Michael Delahoyde, PhD

Professor of English

Aesop

Over the centuries since Aesop, animals have come to be seen as belonging to the realm of children; and Aesop’s fables have been subjected to a Victorian kind of simplistic, tacked-on moralizing. But these Classical Greek fables are subversive political critiques from a voice of the lower classes.

It is not certain if Aesop really existed. Greeks in the fifth century bce thought of him as an early sixth-century fabulist. The historian Herodotus claimed Aesop was from Phrygia or Lydia and served as a slave in Samos — the kind that comes from captivity rather than from birth. Legend had it that he was ugly and had a speech impediment, that he was freed by his master Iadmon due to his wit. Legend also says that he was condemned to death for sacrilege, or that a crowd of angry Delphians framed him for theft by planting a gold bowl on him and killed him by throwing him off a cliff into the sea. (Aristophanes in The Wasps alludes to this popular belief.)

Nor is it known to what extent the fables that survive represent his original work, which would have been passed down orally, even though the later playwrights must be referring to a written collection. Latin and Greek collections in the first centuries AD are the first surviving texts, although it seems that some bits were written down around 300 BCE. The often strained, irrelevant, or cheesy morals tacked on were added in the Middle Ages.

For all their entertainment value, the world characterized in the fables is pretty nasty: “the fables are not the pretty purveyors of Victorian morals that we have been led to believe. They are instead savage, coarse, brutal, lacking in all mercy and compassion, and lacking also in any political system other than absolute monarchy. With one exception the kings are tyrants” (Temple xvi). The powerful are predatory. And “Though Aesop clearly sided with the oppressed creatures (i.e., the slaves and the common people), he often showed how the victims victimized themselves through stupidity” (Zipes 281). “Clearly, the narrative strategy of a fable is to demonstrate how the weak and weak-minded will be exploited and destroyed if they do not learn how to fend for themselves” (Zipes 276). “The pungent American description of life, ‘It’s a jungle out there!’ could be taken as the motto of Aesop” (Temple xxiii).

Among the most famous of the fables are “The Fox and the Grapes,” “The Hare and the Tortoise,” and “The Country Mouse and the City Mouse.” Lions, wolves, foxes, and jackasses appear frequently.

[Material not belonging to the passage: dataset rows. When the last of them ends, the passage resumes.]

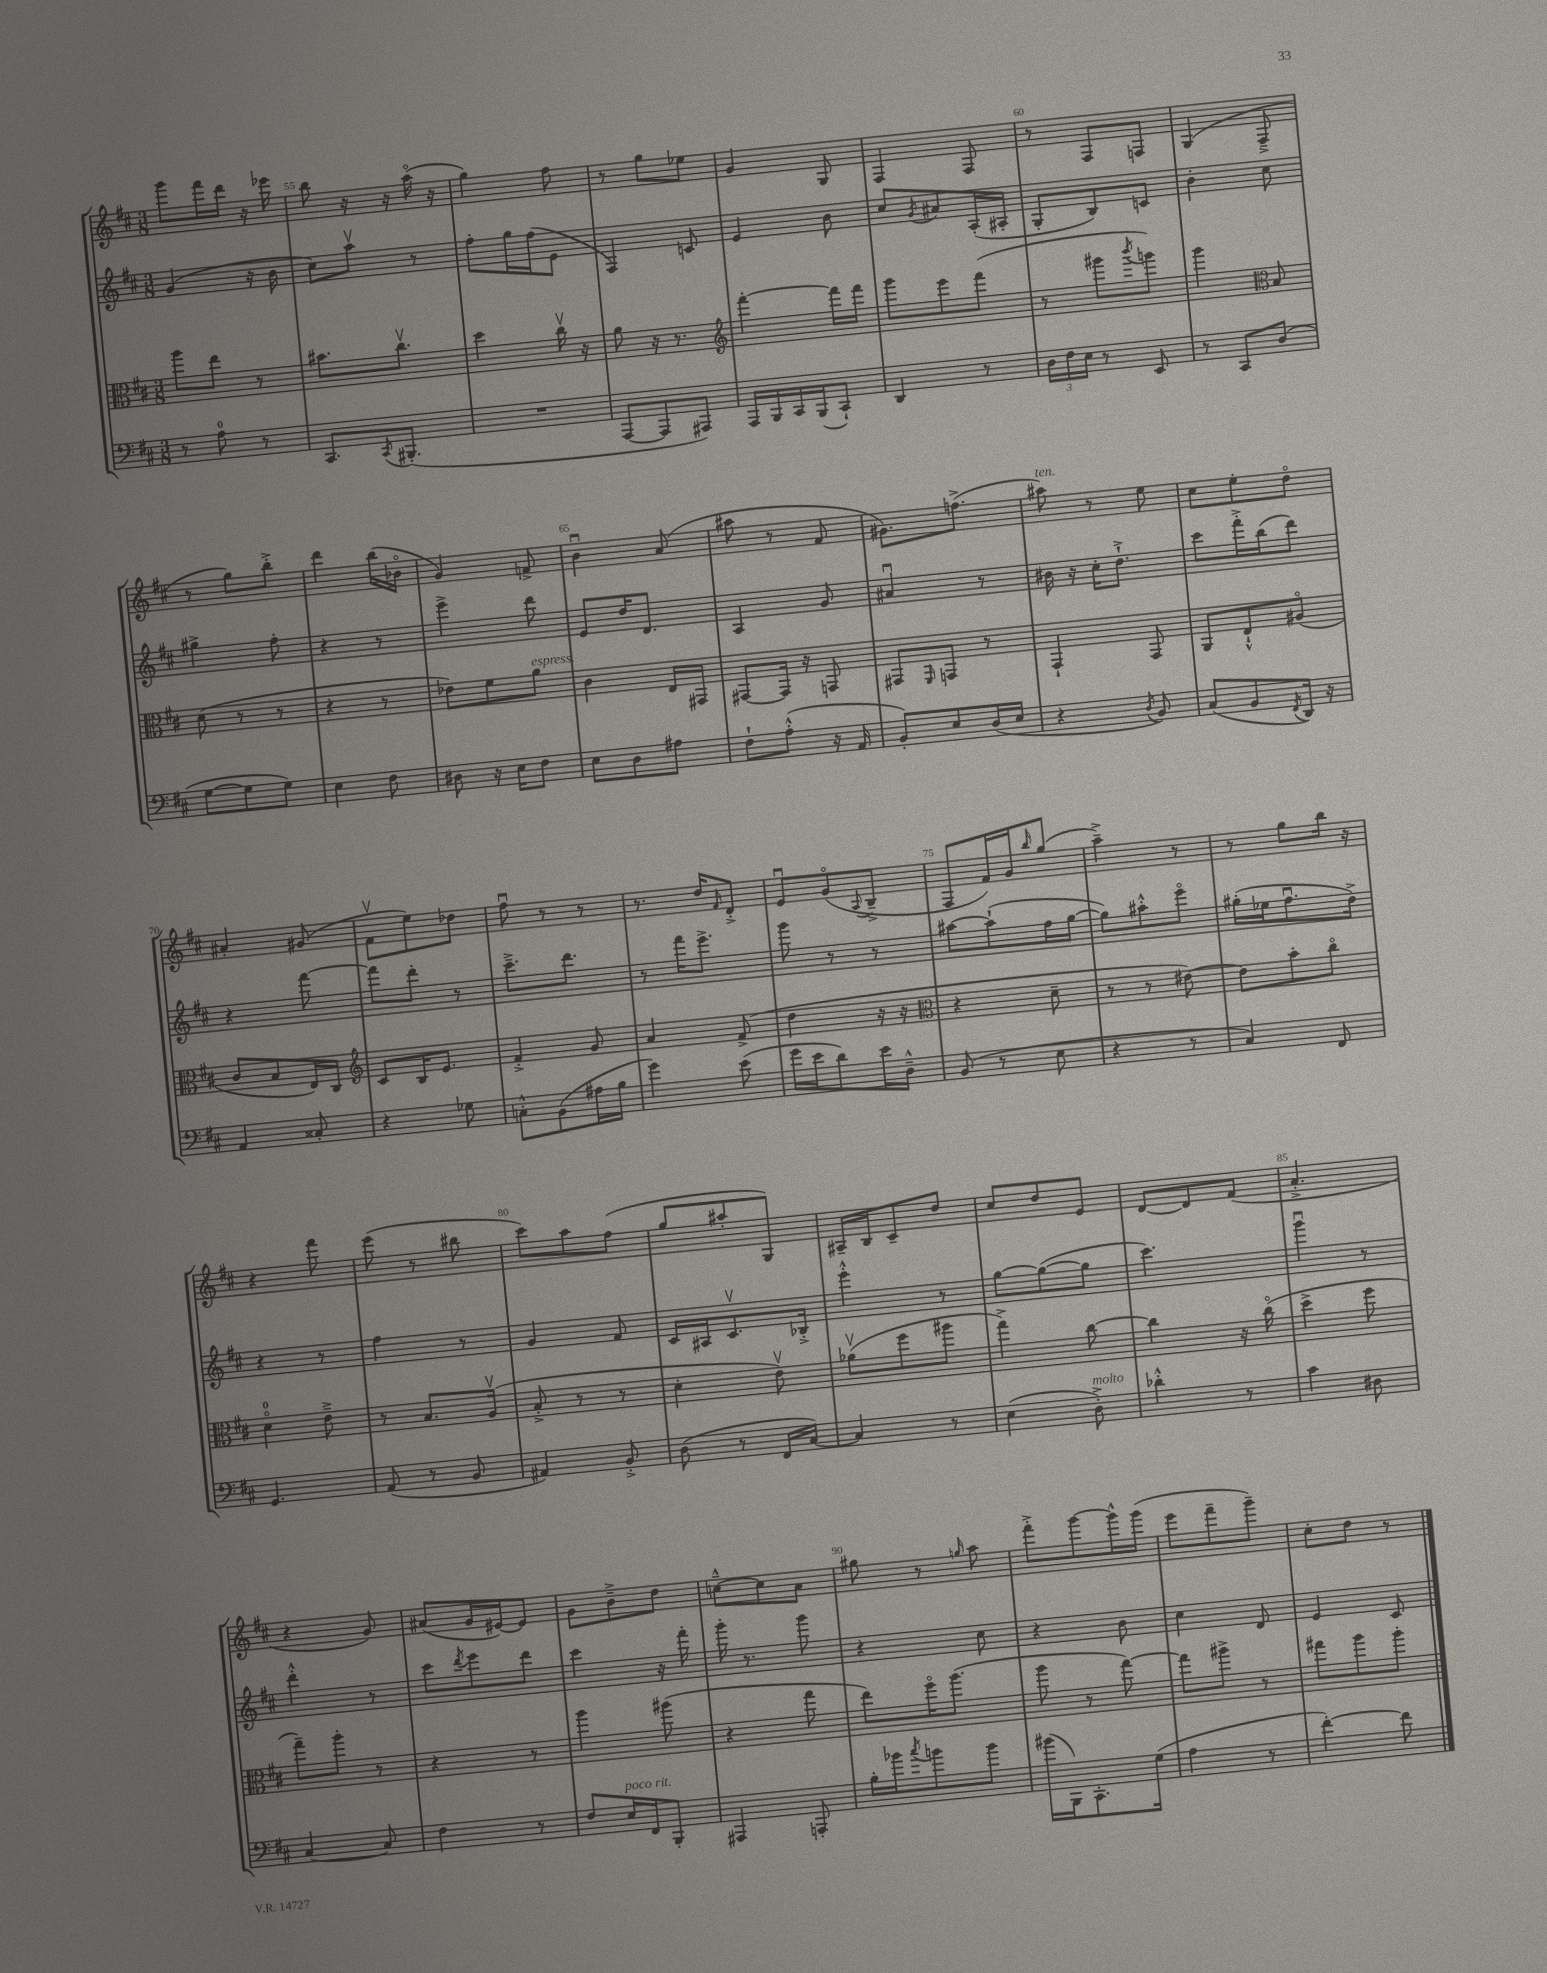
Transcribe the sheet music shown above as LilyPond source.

<<
\new StaffGroup <<
\new Staff = "s0" {
    \clef treble \key d \major \numericTimeSignature \time 3/8
    g'''8 fis'''16 d'''16 r16 ees'''16 |
    b''8 r16 r16 a''16\flageolet( r16 |
    g''4) fis''8 |
    r8 g''8 ees''8 |
    g'4 g8 |
    fis4 fis8 |
    r8 fis8 f8 |
    g4( fis8---> |
    r8 g''8) b''8-.-> |
    d'''4 b''16( bes'16\flageolet |
    g'4) f'8-> |
    b'4\downbow a'8( |
    ais''8 r8 fis'8 |
    gis'8.) f''8.->( |
    ais''8^\markup { \italic "ten." }) r8 e''8 |
    cis''8 e''8-. d''8\flageolet |
    ais'4-. gis'8( |
    fis'8\upbow e''8) des''8 |
    fis''8\downbow r8 r8 |
    r8. d''16 \grace { fis'16 } d'8-.-> |
    e'8\downbow g'8\flageolet( \appoggiatura { a8 } b8---> |
    fis8 fis'16) g'16 \grace { b''16 } g''8( |
    a''4--->) r8 |
    r8 g''8 b''16 r16 |
    r4 fis'''8 |
    e'''8( r8 bis''8 |
    cis'''8) a''8 fis''8( |
    g''8 ais''8-. g8) |
    ais16-- b16 cis'8-- d''8 |
    cis''8 d''8 e'8 |
    d'8~ d'8 fis'8( |
    a'4.-.-> |
    r4 g'8) |
    ais'8( g'16 eis'16~) eis'8 |
    g'8 b'8---> d''8 |
    c''8~---^ c''8 a'8 |
    gis''8 r8 \grace { g''16 } a''8 |
    fis'''8-.-> g'''8~ g'''16-^ g'''16( |
    e'''8 fis'''8-- g'''8--) |
    cis''8-. d''8 r8 \bar "|." |
}
\new Staff = "s1" {
    \clef treble \key d \major \numericTimeSignature \time 3/8
    g'4( r16 b'16 |
    cis''8) a''8\upbow r8 |
    fis''8-. g''16 fis''16( e'8 |
    fis4) c'8 |
    e'4 b'8 |
    cis''8 \acciaccatura { g'8 } ais'8 a16-.( ais16-. |
    g8-. b8) c'8 |
    b'4-. cis''8 |
    gis''4-> fis''8-. |
    r4 r8 |
    e'''4-> d'''8 |
    e'8 d''16 d'8. |
    a4 g'8 |
    ais'4\downbow r8 |
    bis'16 r16 cis''16-. d''8.-!-> |
    cis'''8 fis'''16-.-> b''16( d'''8) |
    r4 fis'''8~ |
    fis'''8 d'''8-. r8 |
    cis'''8.---> d'''8. |
    r8 fis'''16 e'''8.-> |
    g'''8 r8 r8 |
    ais''8~ ais''8-!( fis''16 g''16~ |
    g''8) ais''8-.-^ e'''8\flageolet |
    gis''16-.( ees''16 fis''8.\downbow d''16->) |
    r4 r8 |
    fis''4 r8 |
    g'4 fis'8 |
    cis'16 ais16 cis'8.\upbow bes16-.-> |
    e'''4-.-^ r8 |
    g''8~ g''8~( g''8 |
    cis'''4.) |
    g'''4\downbow r8 |
    d'''4-.-^ r8 |
    cis'''8 \acciaccatura { d'''8 } e'''8 d'''8 |
    cis'''4 r16 fis'''16-. |
    g'''16-. r8. g'''8 |
    r4 cis''8 |
    r4 b'8 |
    cis''4 d'8 |
    e'4 cis'8 \bar "|." |
}
\new Staff = "s2" {
    \clef alto \key d \major \numericTimeSignature \time 3/8
    a''8 e''8 r8 |
    bis'8. cis''8.\upbow |
    d''4 cis''16\upbow r16 |
    a'8 r16 r8. |
    \clef treble fis'''4~-. fis'''16 fis'''16 |
    g'''8 e'''8 fis'''8( |
    r8 gis'''8 \acciaccatura { b'''8 } g'''8) |
    g'''4 \clef alto b8 |
    d'8( r8 r8 |
    r4 r8 |
    ees'8) fis'8 a'8^\markup { \italic "espress." } |
    cis'4 e16 gis,16 |
    gis,8~ gis,16 r16 g,8 |
    gis,8 \grace { fis,16 } g,8 r8 |
    g,4-! g,8 |
    a,8 e8-!-^ ais8\flageolet( |
    cis'8 b8 e16) cis16 |
    \clef treble cis'8 b16 e'8. |
    fis'4-.-> g'8 |
    a'4 fis'8->( |
    d''4 r16 r16 |
    \clef alto r4 d'8-- |
    r8 r8 eis'8~) |
    eis'8 b'8-. cis''8\flageolet |
    d'4-0\flageolet e'8---> |
    r8 b8. a16\upbow( |
    b8-.-> r8 r8 |
    d'4-. e'8\upbow) |
    aes'8\upbow( fis''8 ais''8 |
    g''4->) cis''8~ |
    cis''4 r16 cis''16\flageolet( |
    d''4-> fis''8 |
    g''8--) a''8-. r8 |
    r4 r8 |
    a''4 ais''8( |
    r4 g''8 |
    e''8) fis''16\flageolet a''8.( |
    a''8 r8 g''8~) |
    g''8 ais''8-> r8 |
    gis''8 a''8 a''8-. \bar "|." |
}
\new Staff = "s3" {
    \clef bass \key d \major \numericTimeSignature \time 3/8
    r8 a8-0 r8 |
    cis,8. \acciaccatura { cis,8 } bis,,8.-.( |
    R4. |
    a,,8~ a,,8 ais,,8) |
    a,,16 b,,16 cis,16 b,,16( cis,8-!) |
    d,4 r8 |
    \tuplet 3/2 { d16 fis16 e16 } r8 e,8 |
    r8 cis,8 d8( |
    g8~ g8 g8) |
    e4 fis8 |
    dis8 r16 e16 fis8 |
    e8 d8 ais8 |
    fis8-! a8-.-^( r16 a,16 |
    b,8-.) e8 d16( e16 |
    r4 \acciaccatura { d8 } b,8) |
    cis8( b,8 \acciaccatura { fis,8 } d,16) r16 |
    a,4 cisis8-. |
    r4 ges8 |
    c8-.-^ b,8( ais16 b16 |
    g'4) e'8( |
    g'16 e'16 d'8) e'16 d16---^ |
    b,8( r8 e8 |
    r4 r8 |
    cis4) fis,8 |
    g,4. |
    a,8( r8 b,8 |
    ais,4) b,8-.-> |
    d8( r8 fis,16 cis16~) |
    cis4 r8 |
    e4( d8-.->^\markup { \italic "molto" }) |
    des'4-.-^ r8 |
    cis'4 dis8 |
    cis4~ cis8 |
    fis4 r8 |
    fis8 e16^\markup { \italic "poco rit." } fis,16 b,,8-. |
    ais,,4 a,,8-. |
    b16-. bes'16 \acciaccatura { cis''8 } b'8 b'8 |
    bis'16( b,,16) cis,8.-. g16( |
    a4 r8 |
    fis'4~-.) fis'8 \bar "|." |
}
>>
>>
\layout { \context { \Score currentBarNumber = #54 \override BarNumber.break-visibility = ##(#f #t #t) barNumberVisibility = #(every-nth-bar-number-visible 5) } }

Most will remember Aesop’s story of “The Ants and the Grasshopper” as a moral tale of an idle grasshopper playing and being generally worthless while the ants toil doggedly, until a season when food is scarce and the grasshopper realizes that the prepared ants had the right attitude about life all along. Take another look at this story. Unlike the cartoony kiddie books that start with the backstory, Aesop confronts us immediately with “a cold, frosty day” and “A grasshopper, half-dead with hunger” who “asked the ants for a morsel to save his life.” I know what you did last summer, remark the ants, somewhat sanctimoniously: “as they laughed and shut their storehouse, ‘since you kept yourself busy by singing all summer, you can do the same by dancing all winter.'” Forget the puritanical cartoon moral; consider this story as a slave parable concerning the workers vs. the privileged! And what are the consequences? Not simply a bitter lesson learned, but apparently starvation!


Works Consulted

Aesop. The Complete Fables. Trans. Olivia and Robert Temple. NY: Penguin Books, 1998.

Aesop. Fables. Trans. George Fyler Townsend. http://www.literature.org/authors/aesop/fables/

Aesop’s Fables. Ed. Jack Zipes. NY: Penguin Books, 1992.

Wilkie, Brian, and James Hurt, eds. Literature of the Western World, Volume 1. 5th edition. Upper Saddle River, NJ: Prentice-Hall, Inc., 2001. 595-611.